Soften a rice paper round in water. Place a cilantro leaf in the center, topside of the leaf pressed against the round. Lightly season a square of the salmon with salt and place on top of the cilantro leaf. Spread a layer of the pesto on the salmon. Fold the rice paper around the salmon forming a packet. Follow the same procedure for the rest of the salmon pieces.
Steam the packets for 3--4 minutes over boiling water. Heat the tablespoon of oil in a frying pan over medium high heat. Fry the steamed packets on their bottoms (pesto side) for a minute or so, crisping the rice paper.
Serve with rice and pea shoots fried with garlic for a delicious meal.
Thursday, September 16, 2010
Strawberry Lemongrass Jam
Steph Chows recently hosted her second annual jam exchange. I thought I'd miss this one because I was out of the country most of the summer, visiting family and friends in Indonesia. I'm not really much of a jam eater (I confessed to my exchange partner that I still have jam left from last year's exchange), but I like the idea of an exchange, so when I saw that I still had a chance to participate I did so.

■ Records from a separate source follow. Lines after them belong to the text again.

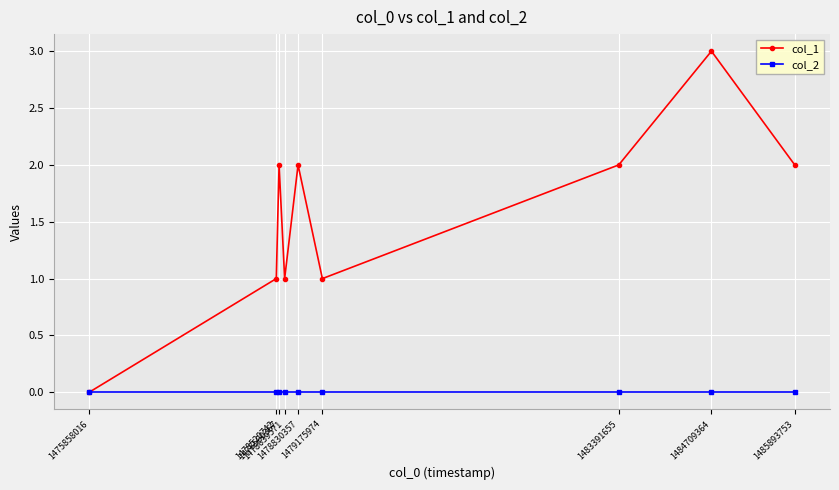

True or false: col_1 has a value of 1 at 1478639571.

True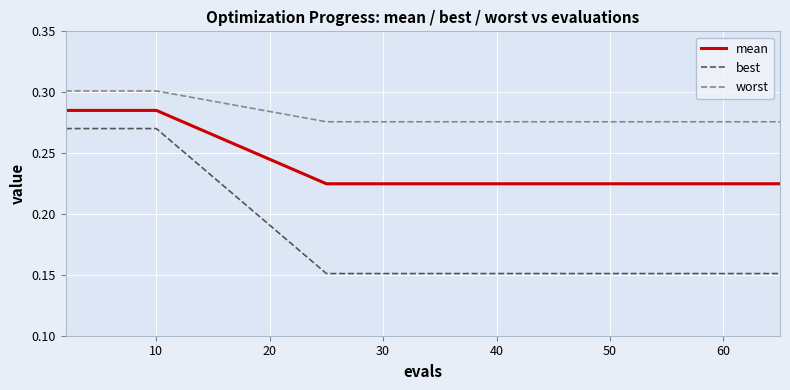

Rank the series by their average value, from lowest to highest.

best, mean, worst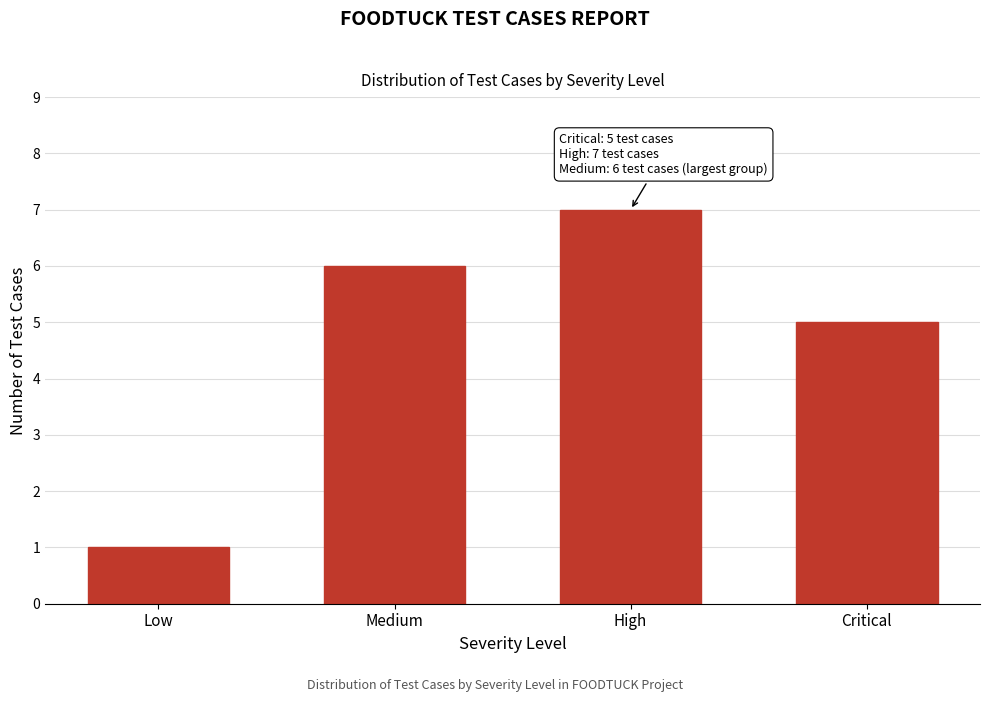

Reading left to right, list all the values displayed in this chart.

1	6	7	5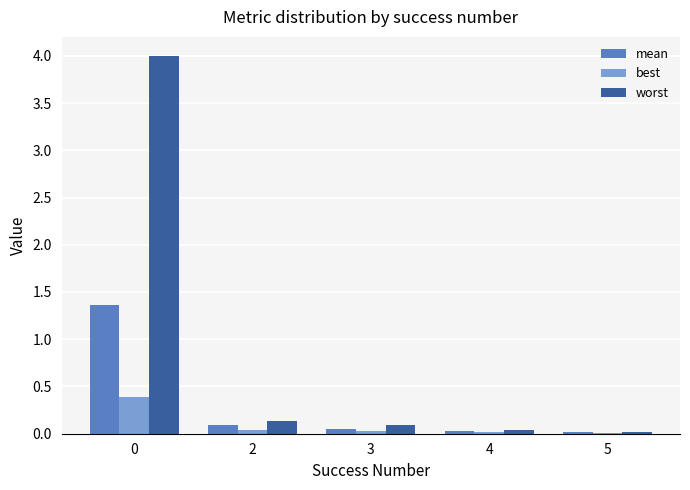

Is the value of worst at 5 greater than the value of best at 0?

No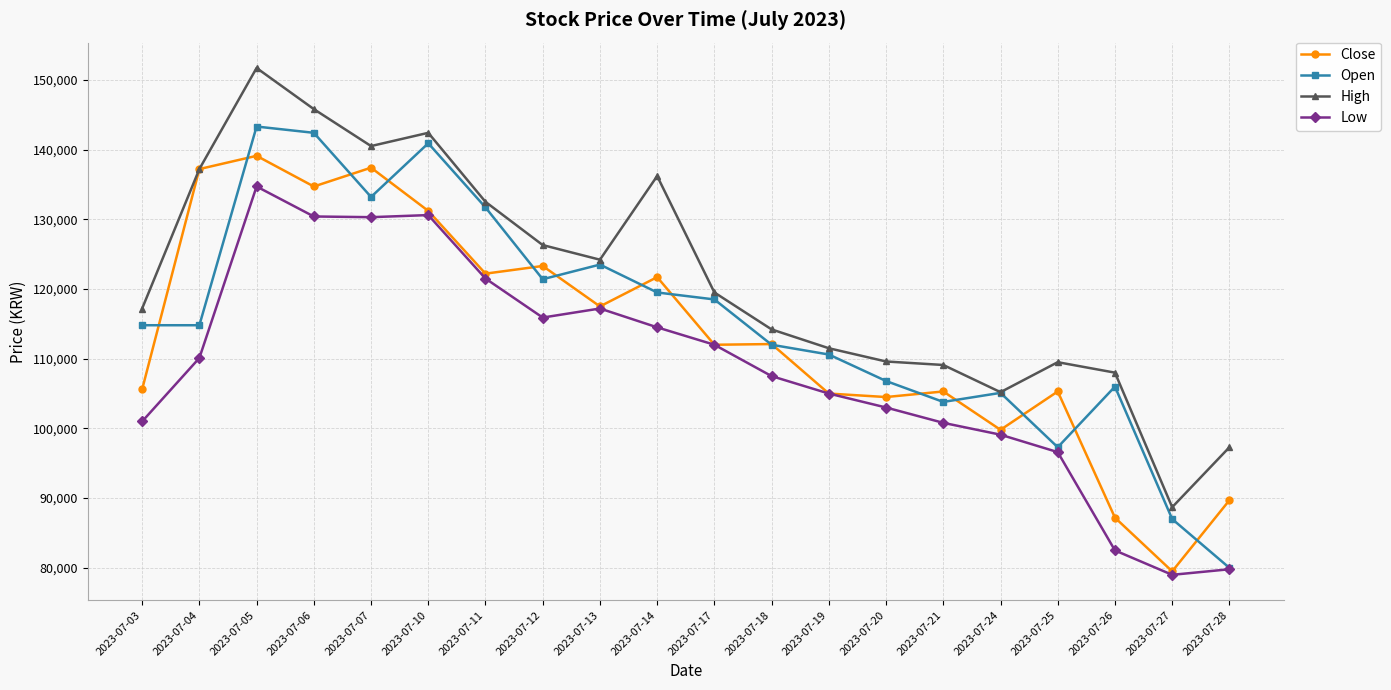

True or false: Close has a value of 131891 at 2023-07-28.

False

Although I will blog about any recipe that I think is worth sharing, I try to tilt towards Southeast Asian food, or dishes with a Southeast Asian flavor. Lemongrass is one of my favorite herbs and when I discovered Christine Ferber's recipe for strawberry lemongrass jam, I knew I'd have to make it. Our freakishly cool summer has extended the strawberry season in Sacramento, and I was able to pick up a flat of six pints of strawberries from the nearby field for $10.
Although I've since bought Mes Confitures, which has a number of different and delicious sounding preserves, at the time I made the jam I found the recipe on The Wednesday Chef's blog. To get the recipe, please visit The Wednesday Chef's post.

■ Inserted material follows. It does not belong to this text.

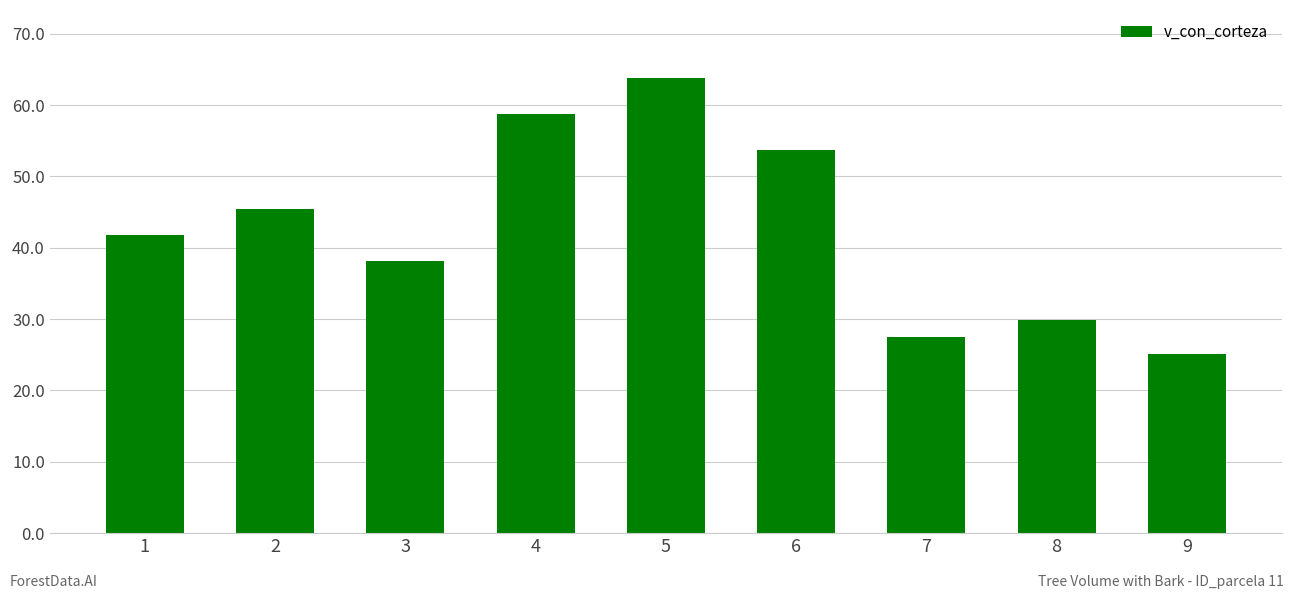

Reading left to right, what are all the values shown in this chart?

1=41.8	2=45.4	3=38.2	4=58.7	5=63.8	6=53.7	7=27.5	8=29.9	9=25.2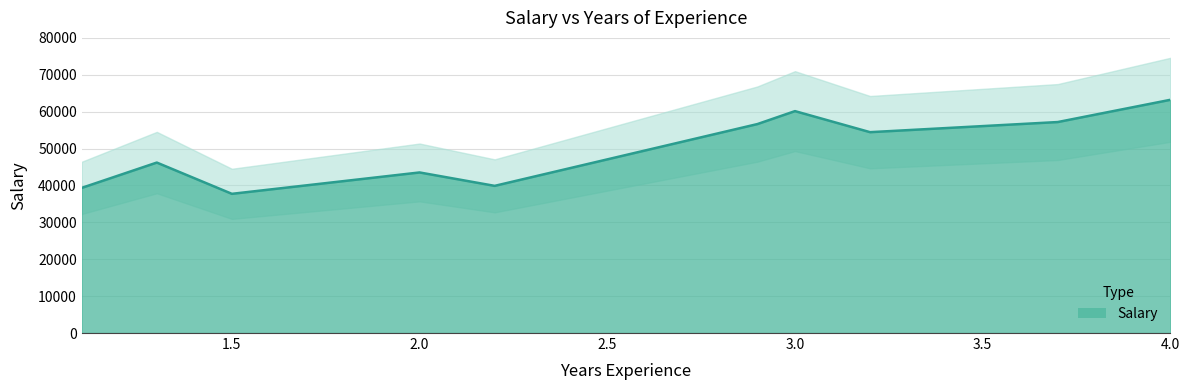

What is the minimum value shown in the chart?

37731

Saturday, September 11, 2010
Thai Garlic Rice Sausage
Anyone who has been fortunate enough to go to Thailand and taste Sai Grok Issaan , probably remembers the weird thrill she had biting into these morsels. Rather than simply being seasoned meat and fat stuffed in intestines (and who doesn't love that?) these sausages contain prodigious amounts of sticky rice and garlic. These are popular around train and bus stations, as commonplace in Thailand as tahu Sumendang is in Java. Despite that popularity, or perhaps because of it--immigrants seem to disdain putting the common foods on their menus in the US--you'll be hard pressed to find these in a Thai restaurant in the United States. That's a shame because they are delicious.
These can be formed into normal, garlic sausage-sized links, or smaller, ping pong ball-sized bites as I did. For a lunch or picnic, I'd favor the larger links. To serve as a starter or a component to a meal comprised of several other dishes, I prefer the smaller size. Great on their own, they also are good wrapped in lettuce and herbs. Both Thai sweet chili sauce and Vietnamese nuoc cham go well with this sausage.
The recipe is adapted from ones found in Hot Sour Salty Sweet and vatch's thai street food. The former uses sticky rice; the latter uses a greater quantity of jasmine rice. I used sticky rice, but more in the ratio that Vatch suggests.
1 TBS minced cilantro root/stems (you can often find cilantro with roots at Asian markets)
10--12 ounces pork belly, cut into 1-inch cubes, then ground
3--4 cups cooked sticky rice, cold
1/2 cup chopped garlic
1 tsp freshly ground black pepper
1 tsp salt
sausage casing
With your hands, mix the ingredients well. This is a little like kneading a stiff dough, folding and refolding to amalgamate the pork, rice, cilantro and garlic. Then, feed this mixture into your meat grinder (I have a small hand-cranked grinder that is sufficient, if frustrating, for this purpose) and grind using a 3/16 or 1/4 inch plate. Stuff into the casing and twist off into links of the desired size.
Grill over medium-low direct heat, turning frequently. Serve with lettuce and fresh herbs and either Thai sweet chili sauce or nuoc cham.